- **PROVIDED ENTRIES**:
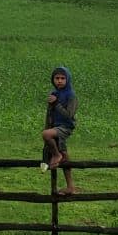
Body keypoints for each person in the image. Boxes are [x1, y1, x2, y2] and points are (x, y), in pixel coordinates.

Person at [41, 65, 77, 195]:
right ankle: (70, 187)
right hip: (55, 127)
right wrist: (48, 126)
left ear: (67, 79)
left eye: (63, 78)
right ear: (53, 80)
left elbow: (69, 115)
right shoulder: (54, 94)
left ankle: (56, 155)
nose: (59, 81)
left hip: (65, 127)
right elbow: (49, 114)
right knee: (65, 156)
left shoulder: (71, 95)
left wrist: (56, 104)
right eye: (57, 78)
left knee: (46, 135)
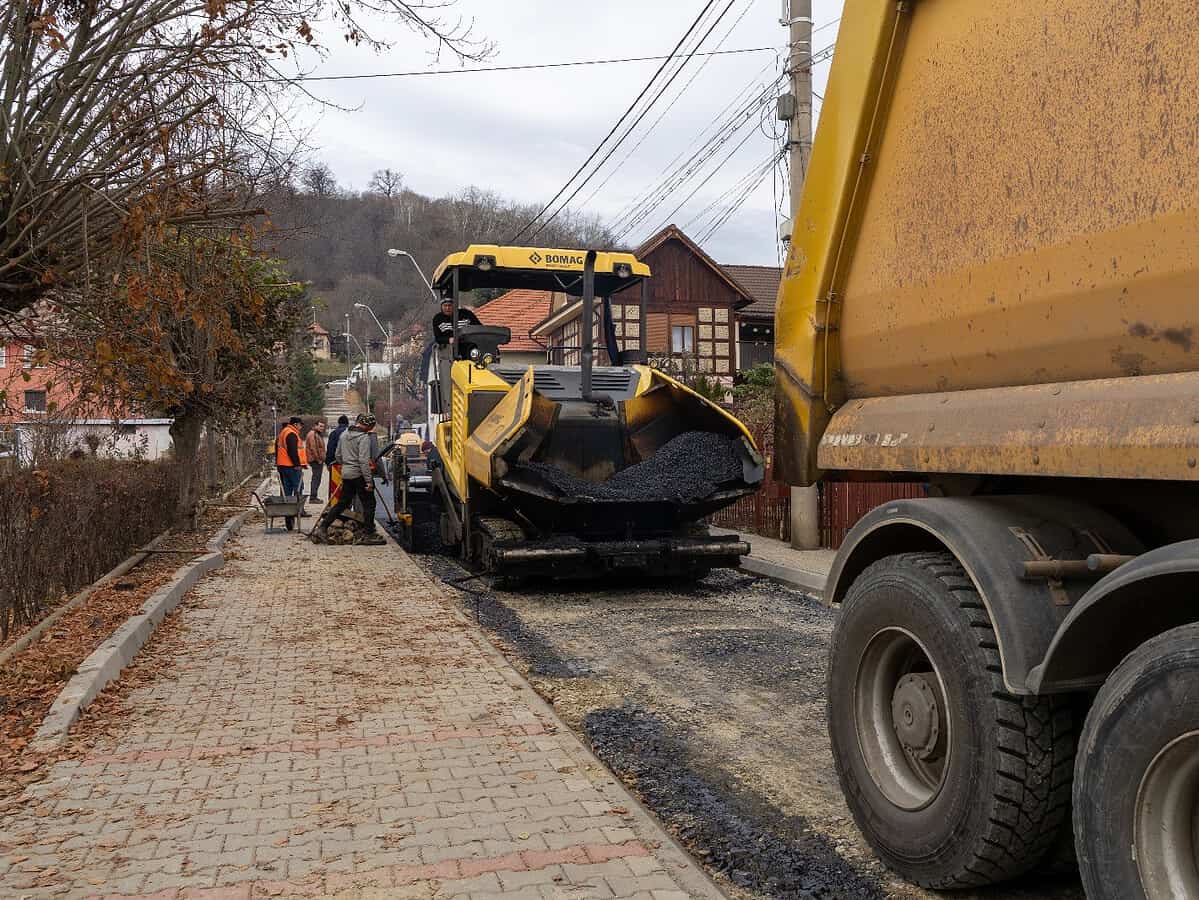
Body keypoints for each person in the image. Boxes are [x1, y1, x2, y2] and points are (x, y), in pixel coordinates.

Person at [311, 413, 386, 545]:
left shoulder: (344, 434)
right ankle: (368, 534)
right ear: (368, 425)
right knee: (369, 503)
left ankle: (322, 528)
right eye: (371, 427)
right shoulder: (363, 438)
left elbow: (338, 455)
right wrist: (368, 481)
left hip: (346, 474)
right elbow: (363, 461)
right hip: (359, 475)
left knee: (342, 503)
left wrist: (347, 464)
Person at [275, 416, 307, 530]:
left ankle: (288, 516)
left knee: (287, 491)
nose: (301, 427)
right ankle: (297, 511)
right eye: (300, 425)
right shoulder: (291, 434)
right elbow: (292, 451)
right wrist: (297, 464)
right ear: (296, 424)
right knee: (298, 488)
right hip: (292, 467)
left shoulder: (283, 432)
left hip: (283, 466)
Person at [325, 414, 350, 506]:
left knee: (334, 487)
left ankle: (333, 505)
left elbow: (330, 449)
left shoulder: (334, 433)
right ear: (347, 423)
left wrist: (328, 463)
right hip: (348, 464)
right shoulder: (350, 433)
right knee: (348, 487)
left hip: (335, 464)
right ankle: (347, 506)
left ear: (338, 423)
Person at [305, 421, 327, 503]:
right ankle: (313, 497)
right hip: (315, 460)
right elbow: (314, 448)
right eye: (320, 426)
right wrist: (318, 459)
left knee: (317, 478)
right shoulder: (313, 434)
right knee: (316, 478)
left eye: (323, 426)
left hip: (316, 459)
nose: (322, 428)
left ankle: (314, 496)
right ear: (315, 426)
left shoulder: (316, 434)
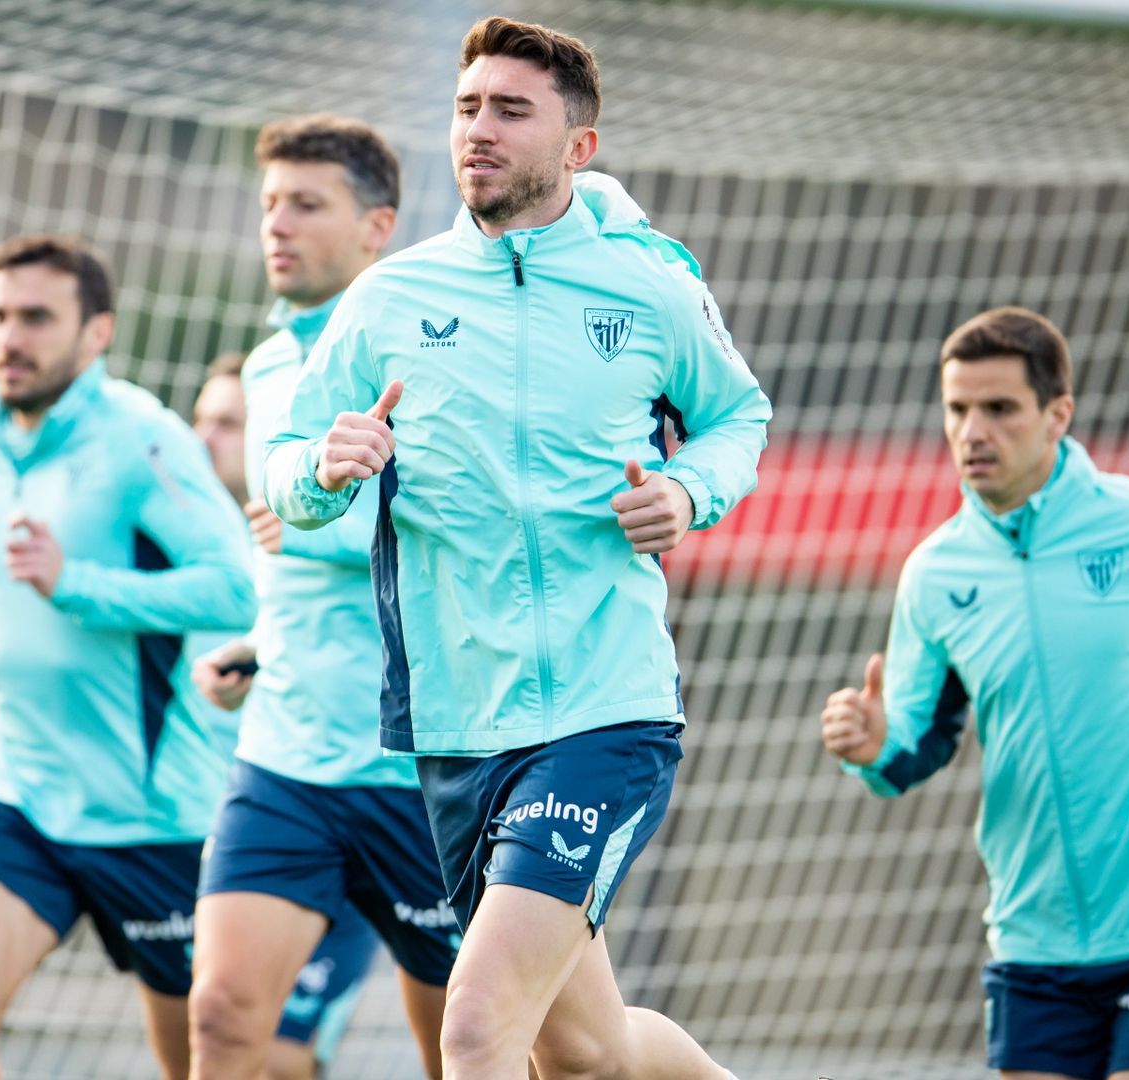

- **YOUR ASSIGNMENT**:
Only exact duplicates of the lines from the one containing "left shoulder: (334, 433)" through the final line of the entries, both included, are needed, with pictures left out.

- **REPLY TO THE TASK**:
left shoulder: (334, 433)
right ear: (347, 423)
left wrist: (328, 463)
right hip: (348, 464)
right shoulder: (350, 433)
right knee: (348, 487)
left hip: (335, 464)
right ankle: (347, 506)
left ear: (338, 423)
Person at [305, 421, 327, 503]:
right ankle: (313, 497)
right hip: (315, 460)
right elbow: (314, 448)
right eye: (320, 426)
right wrist: (318, 459)
left knee: (317, 478)
right shoulder: (313, 434)
right knee: (316, 478)
left eye: (323, 426)
left hip: (316, 459)
nose: (322, 428)
left ankle: (314, 496)
right ear: (315, 426)
left shoulder: (316, 434)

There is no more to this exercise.